Trace Aggregator v1¶

Level 300 (Advanced)

This page is advanced reference material intended for architects and integrators. You should be comfortable with pipelines and basic inspection before reading this (see Pipeline users and Architects & system designers).

The Trace Aggregator groups Semantiva Trace Stream records into per-run and per-launch aggregates and computes completeness.

Important

Current scope is in-memory only. The aggregator accepts Python dictionaries representing validated trace records. No IO/exporters (JSONL readers/writers, SQLite/DuckDB, or CLI wiring) are implemented.

Motivation¶

The aggregator centralizes semantics previously duplicated in viewer-side code. It produces deterministic aggregates and a canonical completeness report so downstream tools (e.g. Trace Stream v1, Glossary) remain aligned.

Record Types (input)¶

The aggregator accepts any mixture of the following record types:

run_space_start, run_space_end
pipeline_start, pipeline_end
ser (Semantic Execution Record)

See Trace Stream v1 for schema details and registry.

Aggregation Model¶

Two levels:

Per-Run (RunAggregate)

Key: run_id
Collects: one pipeline_start (optional), zero or more ser, one pipeline_end (optional)
Computes: - status: complete | partial | invalid - problems: missing_pipeline_start, missing_pipeline_end, start_ts_gt_end_ts - coverage vs. pipeline_spec_canonical.nodes[*].node_uuid - node metrics (counts by status, last timing/error)

Per-Launch (LaunchAggregate)

Key: (run_space_launch_id, run_space_attempt)
Collects: one run_space_start (optional), one run_space_end (optional), and the list of attached run_id values
Computes: - status: complete | partial | invalid - problems: missing_run_space_start, missing_run_space_end - rollup by run status

Public API¶

The only public methods are:

TraceAggregator.ingest(record: dict) -> None
TraceAggregator.ingest_many(records: Iterable[dict]) -> None
TraceAggregator.get_run(run_id: str) -> Optional[RunAggregate]
TraceAggregator.iter_runs() -> Iterable[RunAggregate]
TraceAggregator.get_launch(launch_id: str, attempt: int) -> Optional[LaunchAggregate]
TraceAggregator.iter_launches() -> Iterable[LaunchAggregate]
TraceAggregator.finalize_run(run_id: str) -> RunCompleteness
TraceAggregator.finalize_launch(launch_id: str, attempt: int) -> LaunchCompleteness
TraceAggregator.finalize_all() -> (list[RunCompleteness], list[LaunchCompleteness])

Note

All other helpers are private (underscore-prefixed) and considered implementation details.

Usage (dict-only)¶

from semantiva.trace.aggregation.aggregator import TraceAggregator

aggregator = TraceAggregator()
# Run-Space lifecycle (optional)
aggregator.ingest({"record_type": "run_space_start", "run_space_launch_id": "L1", "run_space_attempt": 1})

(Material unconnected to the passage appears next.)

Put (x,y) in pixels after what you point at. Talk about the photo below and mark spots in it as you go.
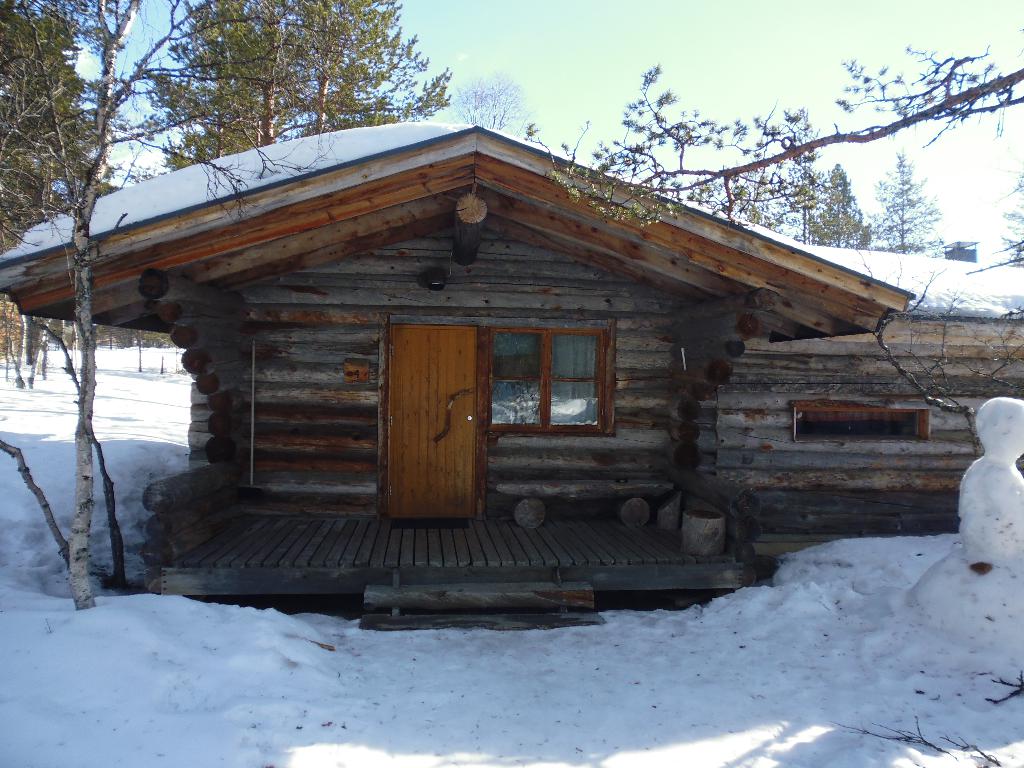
This is an outside view. At the bottom (323,711), I can see the snow (466,720). In the middle of the image (657,257) there is a wooden house (475,251). In the background (356,89) there are trees (174,121). At the top of the image (637,27) I can see the sky (662,19). On the right side (1007,472) there is a snowman (993,556).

# Run lifecycle + node events
aggregator.ingest({"record_type": "pipeline_start", "run_id": "R1", "pipeline_id": "P",
                   "run_space_launch_id": "L1", "run_space_attempt": 1,
                   "pipeline_spec_canonical": {"nodes": [{"node_uuid": "n1"}]}})
aggregator.ingest({"record_type": "ser", "identity": {"run_id": "R1", "pipeline_id": "P", "node_id": "n1"},
                   "status": "succeeded", "timing": {"wall_ms": 1}})
aggregator.ingest({"record_type": "pipeline_end", "run_id": "R1"})

# Close the launch
aggregator.ingest({"record_type": "run_space_end", "run_space_launch_id": "L1", "run_space_attempt": 1})

run_report = aggregator.finalize_run("R1")
launch_report = aggregator.finalize_launch("L1", 1)

Completeness & Issues¶

Run status - complete: saw both pipeline_start and pipeline_end - partial: only one lifecycle edge, or nodes present with a missing edge - invalid: no lifecycle and no nodes, or structural contradictions

Run problems - missing_pipeline_start - missing_pipeline_end - start_ts_gt_end_ts

Launch problems - missing_run_space_start - missing_run_space_end

Terminal node statuses - succeeded, error, skipped, cancelled

Cross-References¶

Trace Stream schemas: Trace Stream v1
Terminology: Glossary